Aumento do desemprego
Com um novo imposto no contexto de prejuízos acumulados durante a pandemia, unidades privadas de saúde e indústrias terão de se adaptar para continuar em operação. A Abraidi estima que 72% das empresas do setor demitirão funcionários, o que agrava o cenário geral da economia brasileira. Atualmente, segundo o Instituto Brasileiro de Geografia e Estatística (IBGE), a taxa de desemprego no Brasil já era de 14,3% no terceiro trimestre de 2020, o equivalente a 14,1 milhões de pessoas.

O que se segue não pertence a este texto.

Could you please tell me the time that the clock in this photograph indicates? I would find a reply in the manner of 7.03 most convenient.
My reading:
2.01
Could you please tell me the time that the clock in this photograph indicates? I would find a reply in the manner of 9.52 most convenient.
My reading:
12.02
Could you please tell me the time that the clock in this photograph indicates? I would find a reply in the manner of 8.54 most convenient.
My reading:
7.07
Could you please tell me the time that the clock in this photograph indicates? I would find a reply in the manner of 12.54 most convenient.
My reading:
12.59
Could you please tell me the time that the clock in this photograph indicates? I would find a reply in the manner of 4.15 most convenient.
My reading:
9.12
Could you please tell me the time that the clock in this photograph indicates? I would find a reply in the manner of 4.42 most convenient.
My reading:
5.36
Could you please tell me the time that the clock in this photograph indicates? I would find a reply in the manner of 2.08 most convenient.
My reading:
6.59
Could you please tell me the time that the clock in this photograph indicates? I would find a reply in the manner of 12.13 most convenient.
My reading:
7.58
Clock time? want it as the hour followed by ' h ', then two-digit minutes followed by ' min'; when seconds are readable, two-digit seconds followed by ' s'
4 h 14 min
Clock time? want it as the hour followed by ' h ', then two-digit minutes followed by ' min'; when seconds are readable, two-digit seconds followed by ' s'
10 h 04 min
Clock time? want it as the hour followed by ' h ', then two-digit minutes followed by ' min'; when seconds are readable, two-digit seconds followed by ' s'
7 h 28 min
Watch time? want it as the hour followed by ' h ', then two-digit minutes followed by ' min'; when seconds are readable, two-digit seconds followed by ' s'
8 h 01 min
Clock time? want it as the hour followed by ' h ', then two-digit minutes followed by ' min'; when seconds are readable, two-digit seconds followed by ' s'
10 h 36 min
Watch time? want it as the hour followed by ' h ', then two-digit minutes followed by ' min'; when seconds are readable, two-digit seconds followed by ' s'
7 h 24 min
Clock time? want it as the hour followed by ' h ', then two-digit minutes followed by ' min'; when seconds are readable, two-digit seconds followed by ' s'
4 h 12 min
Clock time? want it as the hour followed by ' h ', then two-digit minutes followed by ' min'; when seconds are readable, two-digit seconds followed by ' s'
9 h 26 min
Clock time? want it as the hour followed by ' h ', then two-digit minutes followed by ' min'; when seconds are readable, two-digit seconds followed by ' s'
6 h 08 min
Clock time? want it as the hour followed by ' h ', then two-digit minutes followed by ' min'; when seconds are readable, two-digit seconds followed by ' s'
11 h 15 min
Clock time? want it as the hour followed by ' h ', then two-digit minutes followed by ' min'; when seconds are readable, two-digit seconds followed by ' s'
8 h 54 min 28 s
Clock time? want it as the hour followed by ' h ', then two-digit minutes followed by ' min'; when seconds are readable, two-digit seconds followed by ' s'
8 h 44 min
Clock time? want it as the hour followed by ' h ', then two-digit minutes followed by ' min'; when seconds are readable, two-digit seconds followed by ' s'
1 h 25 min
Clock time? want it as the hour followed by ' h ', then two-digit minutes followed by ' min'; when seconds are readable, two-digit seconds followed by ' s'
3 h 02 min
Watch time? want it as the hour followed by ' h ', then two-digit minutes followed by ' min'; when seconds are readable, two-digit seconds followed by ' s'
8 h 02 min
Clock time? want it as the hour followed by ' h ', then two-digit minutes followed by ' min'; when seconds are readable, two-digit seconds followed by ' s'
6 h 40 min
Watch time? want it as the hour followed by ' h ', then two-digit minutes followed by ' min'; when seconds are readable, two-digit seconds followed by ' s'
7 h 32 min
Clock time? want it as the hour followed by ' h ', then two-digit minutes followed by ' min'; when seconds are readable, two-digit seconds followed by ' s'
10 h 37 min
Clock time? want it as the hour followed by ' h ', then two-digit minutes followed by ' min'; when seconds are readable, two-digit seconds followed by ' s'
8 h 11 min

Dispositivos médicos mais caros
De acordo com a Associação Brasileira da Indústria de Artigos e Equipamentos Médicos e Odontológicos (Abimo), 70% dos dispositivos médicos que abastecem o Brasil saem do estado de São Paulo. O fim da isenção do ICMS deve custar à saúde privada, em média, R$ 1 bilhão por ano sobre o preço de cerca de 200 dispositivos de alto custo, como implantes ortopédicos, neurológicos, stents, marcapassos e desfibriladores implantáveis.

Fechamento de hospitais
Com a postergação de cirurgias e procedimentos eletivos, os hospitais privados perderam de 17% a 20% da receita ao longo da pandemia até agora, segundo estimativa da Federação Nacional de Saúde Suplementar (FenaSaúde). Com o agravamento da crise desencadeado pelo novo imposto paulista, muitos estabelecimentos podem não resistir, o que é especialmente grave num contexto de pandemia. Segundo o Conselho Federal de Medicina, menos de 10% dos municípios brasileiros têm leitos de UTI no SUS. Ou seja, apenas 466 de um total de 5.570 municípios. Não é só. De acordo com o Cadastro Nacional de Estabelecimentos de Saúde, cerca de 70% das cirurgias de alta complexidade do SUS acontecem em hospitais privados. Ao mesmo tempo, 54% dos municípios brasileiros não têm nenhum hospital e mais da metade dos que têm só contam com a rede privada.